EXERCISE DESCRIPTION: Return every line of text from the records below, unchanged and in the same order.

[Collected data]
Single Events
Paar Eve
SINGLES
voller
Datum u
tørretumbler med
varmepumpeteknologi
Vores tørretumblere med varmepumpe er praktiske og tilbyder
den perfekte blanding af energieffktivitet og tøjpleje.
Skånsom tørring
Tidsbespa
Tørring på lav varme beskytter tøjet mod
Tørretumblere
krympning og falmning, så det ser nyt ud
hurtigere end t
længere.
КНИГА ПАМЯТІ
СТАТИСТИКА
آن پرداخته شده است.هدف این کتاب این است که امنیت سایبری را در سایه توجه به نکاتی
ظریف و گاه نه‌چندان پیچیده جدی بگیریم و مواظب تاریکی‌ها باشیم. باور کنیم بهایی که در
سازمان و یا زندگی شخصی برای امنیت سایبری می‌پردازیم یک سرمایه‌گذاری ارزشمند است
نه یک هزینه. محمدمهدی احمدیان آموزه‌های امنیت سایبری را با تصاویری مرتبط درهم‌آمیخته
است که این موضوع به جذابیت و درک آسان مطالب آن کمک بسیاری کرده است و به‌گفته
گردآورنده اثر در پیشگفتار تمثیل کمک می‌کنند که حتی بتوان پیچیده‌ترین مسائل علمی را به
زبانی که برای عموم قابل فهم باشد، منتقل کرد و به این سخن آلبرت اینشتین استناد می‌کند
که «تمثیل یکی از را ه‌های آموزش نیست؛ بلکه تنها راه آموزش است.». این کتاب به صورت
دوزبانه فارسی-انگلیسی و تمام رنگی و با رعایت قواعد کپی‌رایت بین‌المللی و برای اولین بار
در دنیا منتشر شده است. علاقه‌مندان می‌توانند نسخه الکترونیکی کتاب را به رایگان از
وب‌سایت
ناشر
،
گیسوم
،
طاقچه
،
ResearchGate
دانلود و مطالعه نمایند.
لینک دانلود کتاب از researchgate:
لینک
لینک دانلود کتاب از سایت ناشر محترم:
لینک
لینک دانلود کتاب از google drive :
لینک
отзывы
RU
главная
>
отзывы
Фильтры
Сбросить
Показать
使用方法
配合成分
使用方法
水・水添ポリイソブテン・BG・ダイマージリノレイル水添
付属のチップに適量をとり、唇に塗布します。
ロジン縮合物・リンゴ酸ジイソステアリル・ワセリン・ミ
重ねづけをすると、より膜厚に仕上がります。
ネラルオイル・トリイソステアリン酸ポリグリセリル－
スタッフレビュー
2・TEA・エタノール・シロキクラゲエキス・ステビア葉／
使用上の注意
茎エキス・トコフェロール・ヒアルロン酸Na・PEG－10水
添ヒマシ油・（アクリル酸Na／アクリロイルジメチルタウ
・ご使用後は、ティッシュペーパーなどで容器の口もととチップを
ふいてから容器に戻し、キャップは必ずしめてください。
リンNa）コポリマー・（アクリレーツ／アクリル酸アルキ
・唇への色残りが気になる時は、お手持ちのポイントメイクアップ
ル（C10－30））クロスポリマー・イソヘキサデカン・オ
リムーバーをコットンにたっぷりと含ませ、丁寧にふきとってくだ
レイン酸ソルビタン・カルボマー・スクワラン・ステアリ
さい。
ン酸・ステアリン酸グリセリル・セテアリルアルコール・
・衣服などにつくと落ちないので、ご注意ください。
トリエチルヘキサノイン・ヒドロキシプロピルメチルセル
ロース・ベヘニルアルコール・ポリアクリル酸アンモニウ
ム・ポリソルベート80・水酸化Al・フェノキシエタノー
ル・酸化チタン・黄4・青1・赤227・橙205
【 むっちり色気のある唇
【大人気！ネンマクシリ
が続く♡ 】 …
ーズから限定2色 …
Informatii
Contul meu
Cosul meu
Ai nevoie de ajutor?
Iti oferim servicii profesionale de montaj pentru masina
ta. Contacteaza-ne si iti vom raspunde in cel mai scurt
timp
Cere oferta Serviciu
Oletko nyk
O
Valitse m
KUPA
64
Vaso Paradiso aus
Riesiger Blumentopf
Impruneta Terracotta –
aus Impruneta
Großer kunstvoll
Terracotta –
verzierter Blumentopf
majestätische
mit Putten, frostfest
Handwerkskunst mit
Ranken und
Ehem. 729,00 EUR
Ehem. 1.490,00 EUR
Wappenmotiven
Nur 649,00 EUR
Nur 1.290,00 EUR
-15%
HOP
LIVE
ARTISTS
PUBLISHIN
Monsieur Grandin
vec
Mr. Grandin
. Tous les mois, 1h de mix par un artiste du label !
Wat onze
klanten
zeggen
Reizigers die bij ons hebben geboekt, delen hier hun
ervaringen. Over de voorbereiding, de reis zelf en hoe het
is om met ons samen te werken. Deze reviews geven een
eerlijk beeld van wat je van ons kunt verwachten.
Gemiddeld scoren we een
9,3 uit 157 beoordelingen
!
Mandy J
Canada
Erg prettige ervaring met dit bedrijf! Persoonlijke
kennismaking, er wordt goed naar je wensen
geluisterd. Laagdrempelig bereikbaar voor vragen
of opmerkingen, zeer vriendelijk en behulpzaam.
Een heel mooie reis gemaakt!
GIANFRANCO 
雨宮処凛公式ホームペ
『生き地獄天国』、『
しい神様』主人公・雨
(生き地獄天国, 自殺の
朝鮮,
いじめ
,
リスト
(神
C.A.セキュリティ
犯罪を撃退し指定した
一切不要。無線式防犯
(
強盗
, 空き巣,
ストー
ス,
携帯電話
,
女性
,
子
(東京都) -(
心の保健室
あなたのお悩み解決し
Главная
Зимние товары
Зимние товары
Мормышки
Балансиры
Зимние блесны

SOLVED PROBLEM:
Single Events
Paar Eve
SINGLES
voller
Datum u
tørretumbler med
varmepumpeteknologi
Vores tørretumblere med varmepumpe er praktiske og tilbyder
den perfekte blanding af energieffktivitet og tøjpleje.
Skånsom tørring
Tidsbespa
Tørring på lav varme beskytter tøjet mod
Tørretumblere
krympning og falmning, så det ser nyt ud
hurtigere end t
længere.
КНИГА ПАМЯТІ
СТАТИСТИКА
آن پرداخته شده است.هدف این کتاب این است که امنیت سایبری را در سایه توجه به نکاتی
ظریف و گاه نه‌چندان پیچیده جدی بگیریم و مواظب تاریکی‌ها باشیم. باور کنیم بهایی که در
سازمان و یا زندگی شخصی برای امنیت سایبری می‌پردازیم یک سرمایه‌گذاری ارزشمند است
نه یک هزینه. محمدمهدی احمدیان آموزه‌های امنیت سایبری را با تصاویری مرتبط درهم‌آمیخته
است که این موضوع به جذابیت و درک آسان مطالب آن کمک بسیاری کرده است و به‌گفته
گردآورنده اثر در پیشگفتار تمثیل کمک می‌کنند که حتی بتوان پیچیده‌ترین مسائل علمی را به
زبانی که برای عموم قابل فهم باشد، منتقل کرد و به این سخن آلبرت اینشتین استناد می‌کند
که «تمثیل یکی از را ه‌های آموزش نیست؛ بلکه تنها راه آموزش است.». این کتاب به صورت
دوزبانه فارسی-انگلیسی و تمام رنگی و با رعایت قواعد کپی‌رایت بین‌المللی و برای اولین بار
در دنیا منتشر شده است. علاقه‌مندان می‌توانند نسخه الکترونیکی کتاب را به رایگان از
وب‌سایت
ناشر
،
گیسوم
،
طاقچه
،
ResearchGate
دانلود و مطالعه نمایند.
لینک دانلود کتاب از researchgate:
لینک
لینک دانلود کتاب از سایت ناشر محترم:
لینک
لینک دانلود کتاب از google drive :
لینک
отзывы
RU
главная
>
отзывы
Фильтры
Сбросить
Показать
使用方法
配合成分
使用方法
水・水添ポリイソブテン・BG・ダイマージリノレイル水添
付属のチップに適量をとり、唇に塗布します。
ロジン縮合物・リンゴ酸ジイソステアリル・ワセリン・ミ
重ねづけをすると、より膜厚に仕上がります。
ネラルオイル・トリイソステアリン酸ポリグリセリル－
スタッフレビュー
2・TEA・エタノール・シロキクラゲエキス・ステビア葉／
使用上の注意
茎エキス・トコフェロール・ヒアルロン酸Na・PEG－10水
添ヒマシ油・（アクリル酸Na／アクリロイルジメチルタウ
・ご使用後は、ティッシュペーパーなどで容器の口もととチップを
ふいてから容器に戻し、キャップは必ずしめてください。
リンNa）コポリマー・（アクリレーツ／アクリル酸アルキ
・唇への色残りが気になる時は、お手持ちのポイントメイクアップ
ル（C10－30））クロスポリマー・イソヘキサデカン・オ
リムーバーをコットンにたっぷりと含ませ、丁寧にふきとってくだ
レイン酸ソルビタン・カルボマー・スクワラン・ステアリ
さい。
ン酸・ステアリン酸グリセリル・セテアリルアルコール・
・衣服などにつくと落ちないので、ご注意ください。
トリエチルヘキサノイン・ヒドロキシプロピルメチルセル
ロース・ベヘニルアルコール・ポリアクリル酸アンモニウ
ム・ポリソルベート80・水酸化Al・フェノキシエタノー
ル・酸化チタン・黄4・青1・赤227・橙205
【 むっちり色気のある唇
【大人気！ネンマクシリ
が続く♡ 】 …
ーズから限定2色 …
Informatii
Contul meu
Cosul meu
Ai nevoie de ajutor?
Iti oferim servicii profesionale de montaj pentru masina
ta. Contacteaza-ne si iti vom raspunde in cel mai scurt
timp
Cere oferta Serviciu
Oletko nyk
O
Valitse m
KUPA
64
Vaso Paradiso aus
Riesiger Blumentopf
Impruneta Terracotta –
aus Impruneta
Großer kunstvoll
Terracotta –
verzierter Blumentopf
majestätische
mit Putten, frostfest
Handwerkskunst mit
Ranken und
Ehem. 729,00 EUR
Ehem. 1.490,00 EUR
Wappenmotiven
Nur 649,00 EUR
Nur 1.290,00 EUR
-15%
HOP
LIVE
ARTISTS
PUBLISHIN
Monsieur Grandin
vec
Mr. Grandin
. Tous les mois, 1h de mix par un artiste du label !
Wat onze
klanten
zeggen
Reizigers die bij ons hebben geboekt, delen hier hun
ervaringen. Over de voorbereiding, de reis zelf en hoe het
is om met ons samen te werken. Deze reviews geven een
eerlijk beeld van wat je van ons kunt verwachten.
Gemiddeld scoren we een
9,3 uit 157 beoordelingen
!
Mandy J
Canada
Erg prettige ervaring met dit bedrijf! Persoonlijke
kennismaking, er wordt goed naar je wensen
geluisterd. Laagdrempelig bereikbaar voor vragen
of opmerkingen, zeer vriendelijk en behulpzaam.
Een heel mooie reis gemaakt!
GIANFRANCO 
雨宮処凛公式ホームペ
『生き地獄天国』、『
しい神様』主人公・雨
(生き地獄天国, 自殺の
朝鮮,
いじめ
,
リスト
(神
C.A.セキュリティ
犯罪を撃退し指定した
一切不要。無線式防犯
(
強盗
, 空き巣,
ストー
ス,
携帯電話
,
女性
,
子
(東京都) -(
心の保健室
あなたのお悩み解決し
Главная
Зимние товары
Зимние товары
Мормышки
Балансиры
Зимние блесны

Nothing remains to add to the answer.